Emergence means the simple entities, because of their interaction, cross adaptation and cumulative change, can produce far more complex behaviors as a collective and produce effects across scale.

They authors cite the Mars Polar Lander crash as an example of emergence, which I’ve covered as part of my analysis of The Role of Software in Spacecraft Accidents.

Emergence is especially evident following implementation of technical systems, where there are are often surprises, unexpected adaptations and unintended consequences. These force a rethink of the system implementation and operation. The original design becomes less relevant as it is seen that the system-as-found is not as imagined.

Equivalence

This is a very important principle that we can begin to see after examining and understanding the other ones. I also think that this one is likely the hardest to understand and convince others of.

Success and failure come from the same source – ordinary work.

There aren’t two separate types of work, success and failure, good and bad. These are labels and outcomes that become clear to us only with hindsight. As the local rationality principle tells us, had someone known a particular action would have led to a negative outcome, they wouldn’t have chosen it, something made it make sense at the time.

When things go wrong in organisations, our assumption tends to be that something or someone malfunctioned or failed. When things go right, as they do most of the time, we assume the system functions as designed and the people work as imagined.

This principle reveals a lot to us about how we can effectively investigate and interact with the system.
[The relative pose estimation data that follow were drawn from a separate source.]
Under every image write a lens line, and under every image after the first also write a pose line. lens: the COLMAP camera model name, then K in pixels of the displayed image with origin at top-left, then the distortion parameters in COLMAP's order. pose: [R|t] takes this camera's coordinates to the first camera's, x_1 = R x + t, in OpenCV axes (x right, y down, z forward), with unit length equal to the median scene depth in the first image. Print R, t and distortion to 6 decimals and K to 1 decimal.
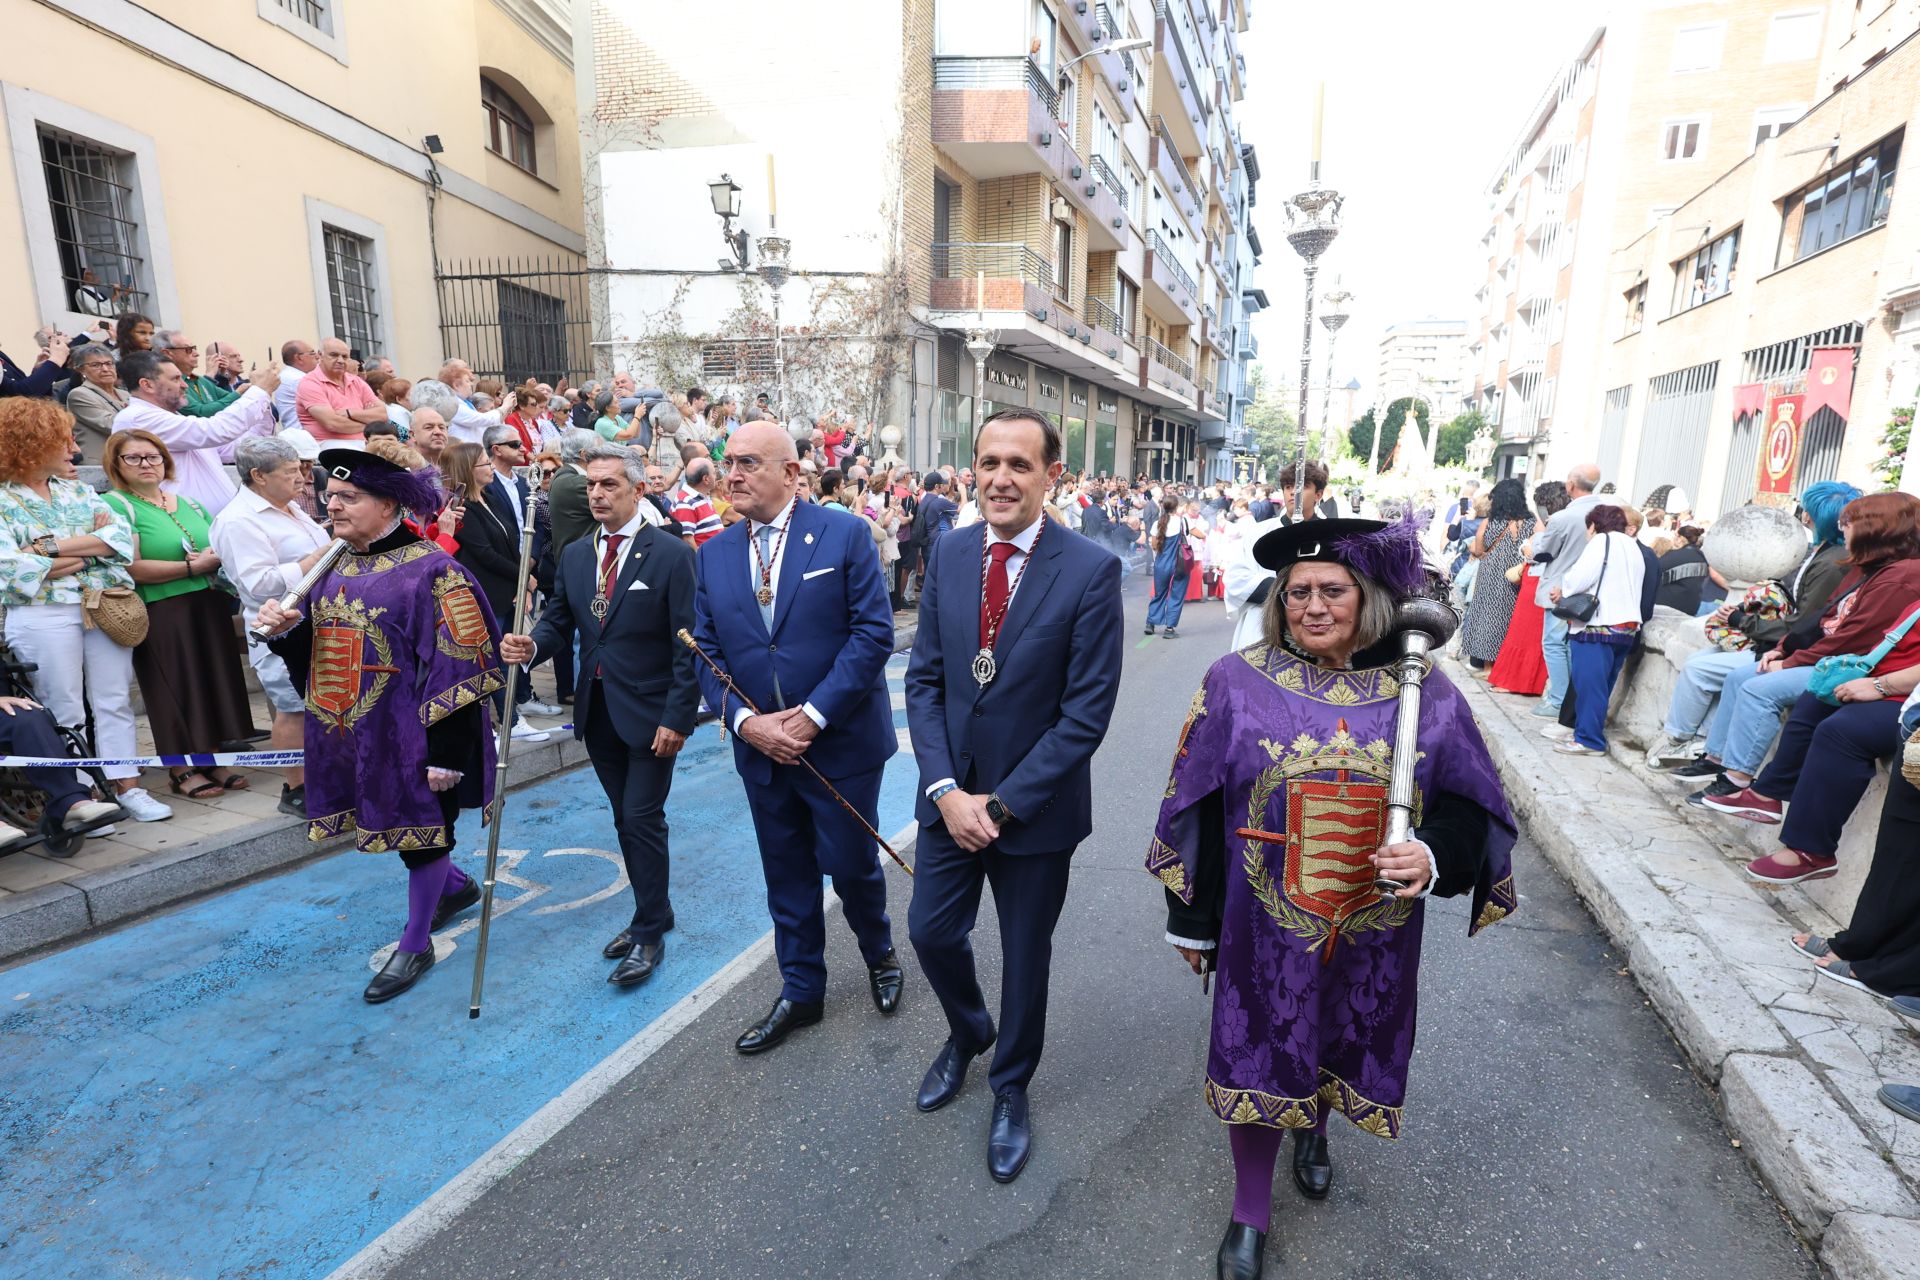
lens RADIAL K [[924.0, 0, 964.8], [0, 924.0, 633.9], [0, 0, 1]] dist [0.000232, 0.001157]
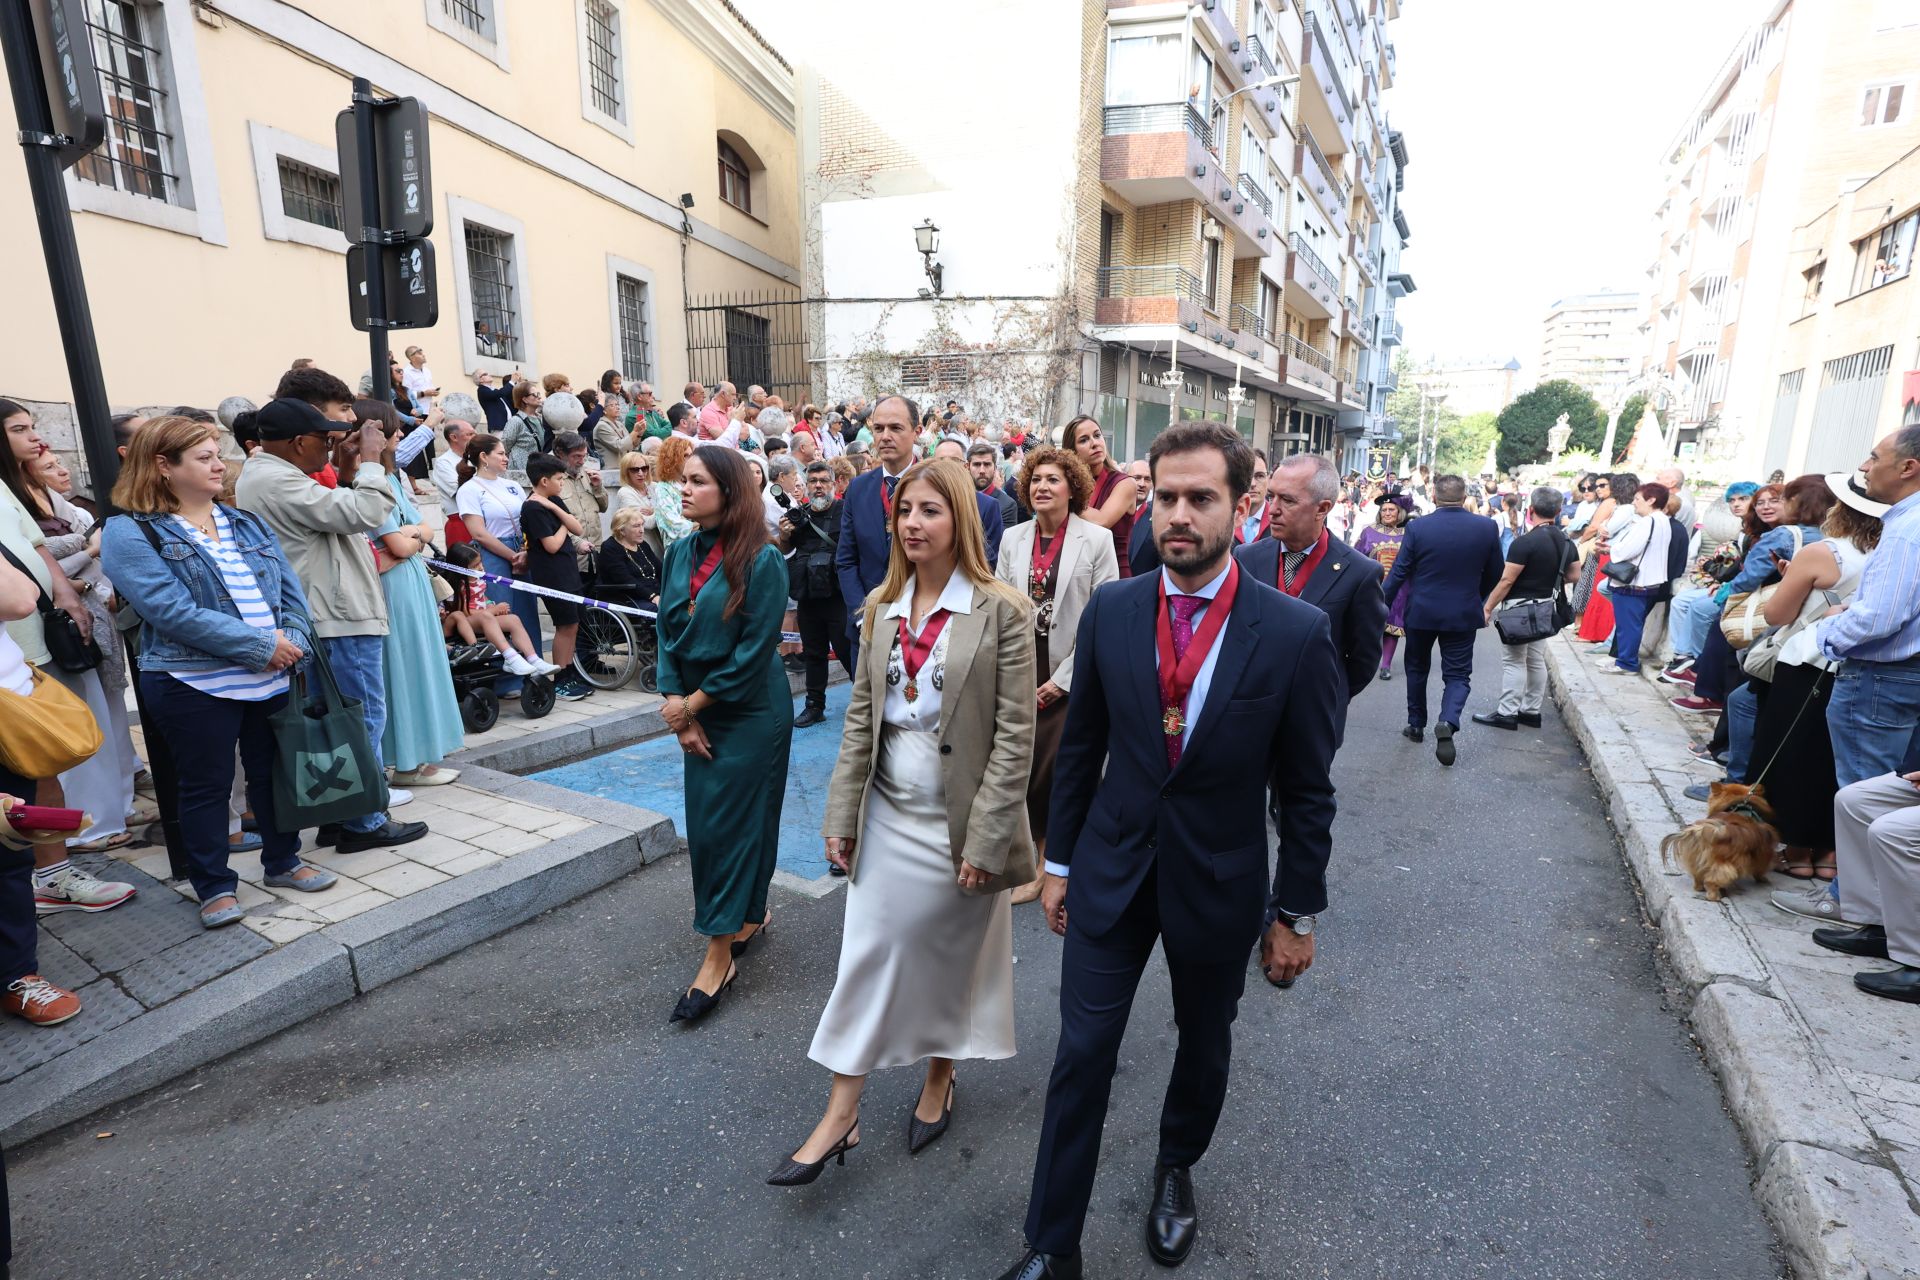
lens RADIAL K [[901.0, 0, 960.0], [0, 901.0, 640.0], [0, 0, 1]] dist [0.000276, -0.000073]
pose [[0.989587, 0.020292, -0.142498, -0.029685], [-0.017345, 0.999610, 0.021895, 0.018340], [0.142887, -0.019195, 0.989553, -0.124505]]
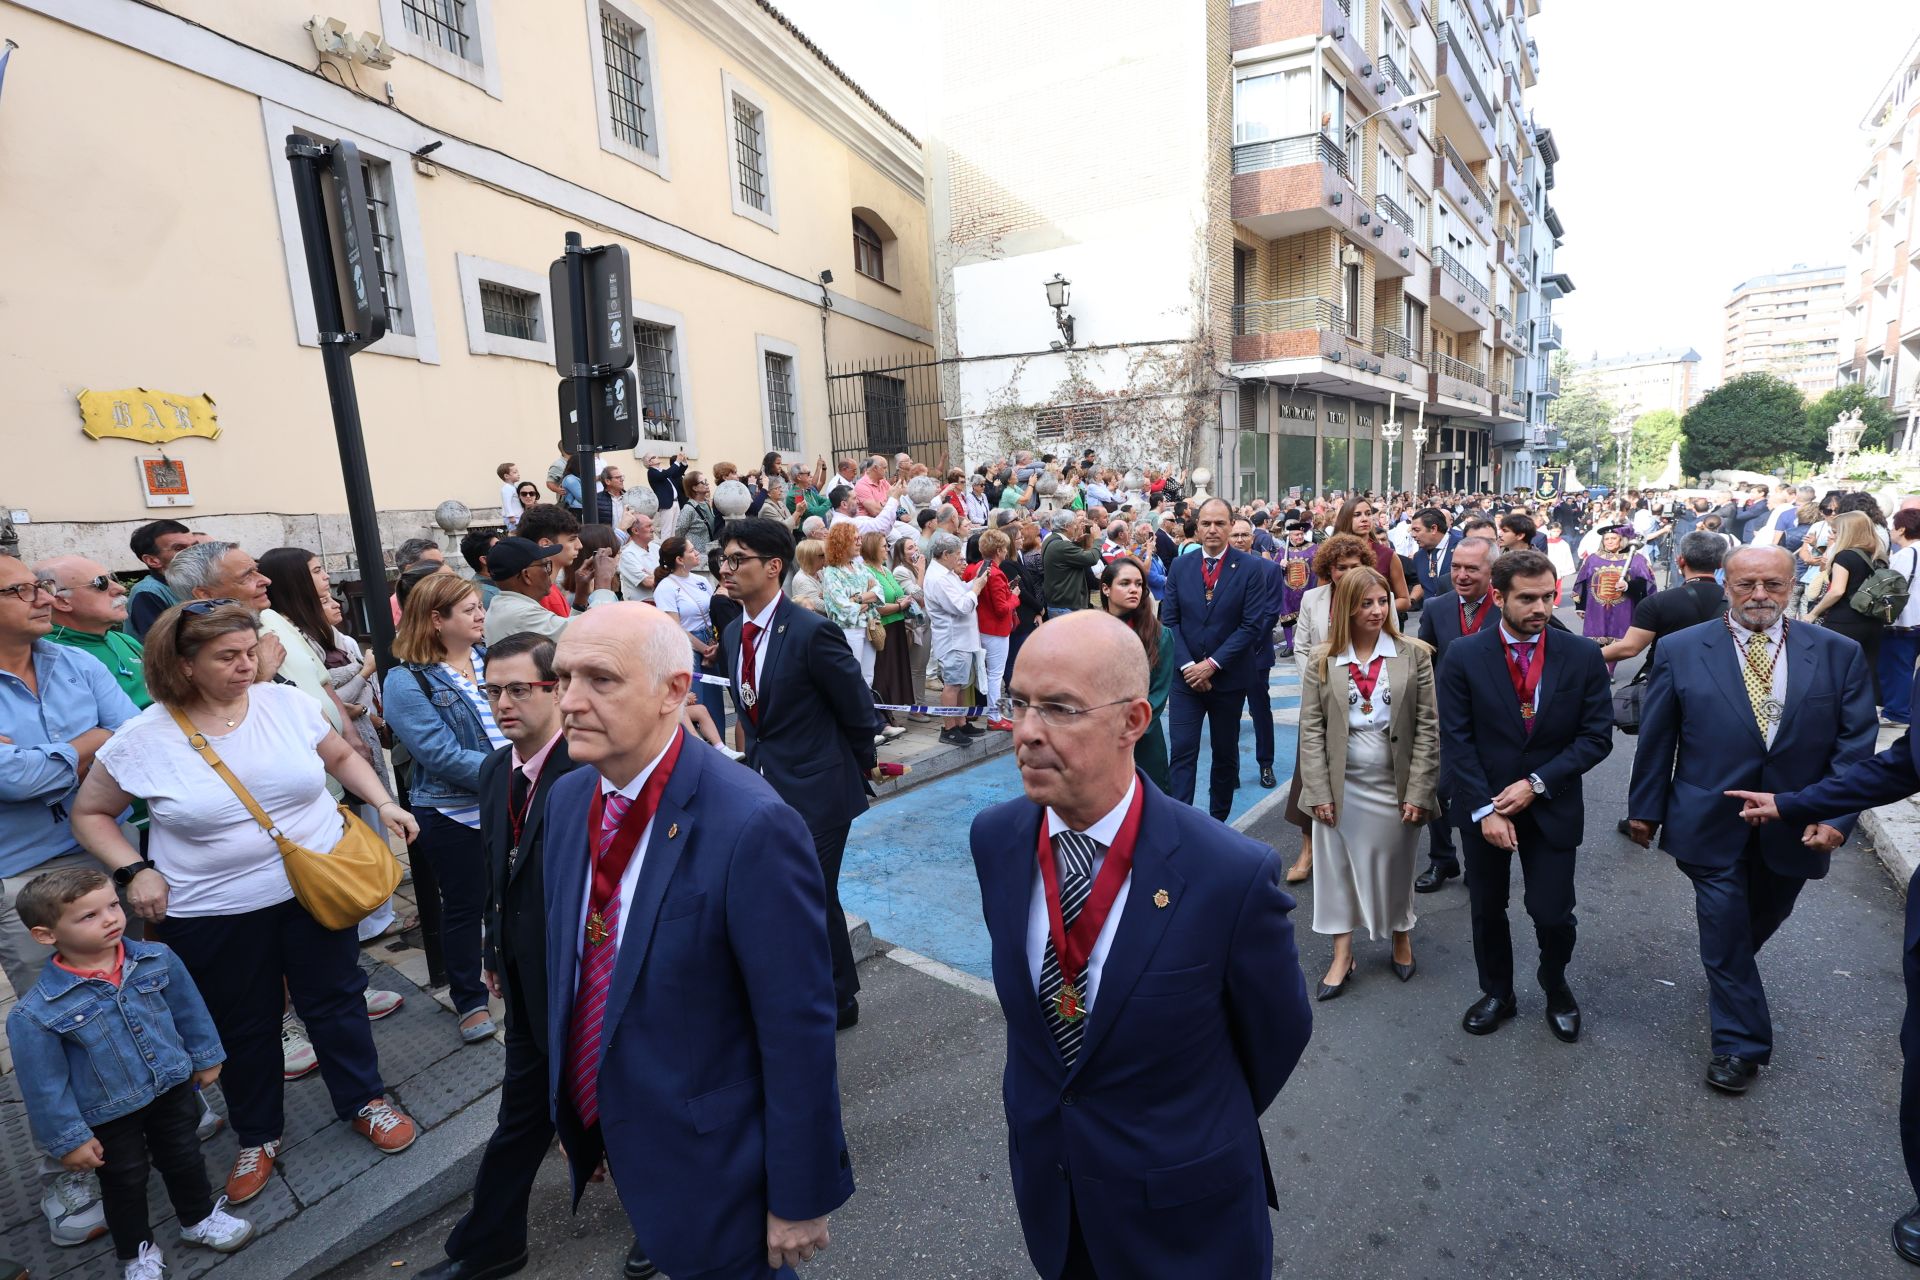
lens RADIAL K [[899.2, 0, 962.2], [0, 899.2, 636.3], [0, 0, 1]] dist [0.000626, 0.000309]
pose [[0.958672, -0.021977, -0.283663, -0.040653], [0.015722, 0.999581, -0.024308, 0.006002], [0.284078, 0.018844, 0.958616, -0.125058]]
If both failure and success are equivalent, they both come from normal work, then in order to understand they system more completely, we must investigate normal work.

Questions?

If you have your own questions, you can join the commutity call/office hours next week, where I’ll be talking a bit more about this and also taking your questions.

Takeaways

  • Though this paper comes from aviation, instead of looking at the domain and extracting the broadly applicable ideas, these principles are broad and only minimally explained in terms of aviation.
    • This gives us a way to see one way we might explain these principles to people in our industry.
  • The principles are field expert involvement, local rationality, just culture, demand and pressure, resources and constraints, interactions and flows, trade-offs, performance variability, emergence, and equivalence.
  • All of the principles rest on a system focus, without this its hard if not impossible to apply the principles.
  • In order to make meaningful change, we need to act upon the systems, not the individual parts (or individuals themselves).
  • Ultimately, in order to better understand the systems we work on and in, we need the examine normal work.